¡ATENCIÓN, CIUDADANOS! El gobierno de EE. UU. nos sorprende nuevamente con su espectacular cacería marítima, ¡sí, como lo escuchas! Interceptaron al buque «Verónica III», de bandera panameña y ya marcado con sanciones. Todo un despliegue digno de Hollywood desde el Caribe hasta el océano Índico.
Según el Pentágono, la embarcación intentó hacerse la del vistazo al romper la cuarentena impuesta por el rey Trump en diciembre. ¡Ay, qué rebeldes estos petroleros! Parece que a EE. UU. le encanta jugar al escondite en altamar.

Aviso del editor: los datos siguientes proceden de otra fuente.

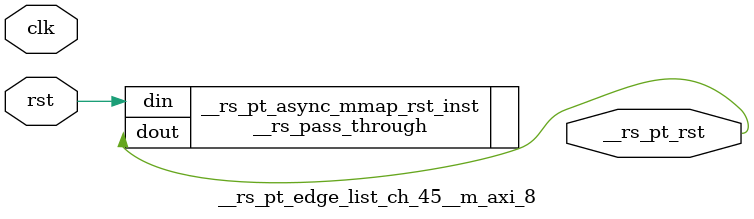
<source format=v>
`timescale 1 ns / 1 ps
/**   Generated by RapidStream   **/
module __rs_pt_edge_list_ch_45__m_axi_8 #(
    parameter BufferSize         = 32,
    parameter BufferSizeLog      = 5,
    parameter AddrWidth          = 64,
    parameter AxiSideAddrWidth   = 64,
    parameter DataWidth          = 512,
    parameter DataWidthBytesLog  = 6,
    parameter WaitTimeWidth      = 4,
    parameter BurstLenWidth      = 8,
    parameter EnableReadChannel  = 1,
    parameter EnableWriteChannel = 1,
    parameter MaxWaitTime        = 3,
    parameter MaxBurstLen        = 15
) (
    output wire __rs_pt_rst,
    input wire  clk,
    input wire  rst
);




__rs_pass_through #(
    .WIDTH (1)
) __rs_pt_async_mmap_rst_inst /**   Generated by RapidStream   **/ (
    .din  (rst),
    .dout (__rs_pt_rst)
);

endmodule  // __rs_pt_edge_list_ch_45__m_axi_8
</source>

El barco salió de Venezuela como si nada el 3 de enero cargadito con casi dos millones de barriles de crudo y combustible, según TankerTrackers.com. Una joyita, ¿no crees? Y para ponerle la cereza al pastel, está vinculado a Irán. ¡Pero qué casualidad!
Washington no se dejan pisotear y, días antes, se dieron el gustazo de abordar al Aquila II en la misma zona. ¿El destino de estas joyitas? ¡Pues aún está bajo evaluación! ¡Qué intriga! ¡Qué emoción!
Parece que en las altas esferas del poder siguen jugando al gato y al ratón con estos barquitos, mientras tú y yo pagamos el pato con nuestros impuestos. ¡Viva la corrupción, la impunidad y las sanciones a la carta! ¡Bravo, bravo! ¡Qué show, señores! ¡Vamos a por las palomitas que esto sigue!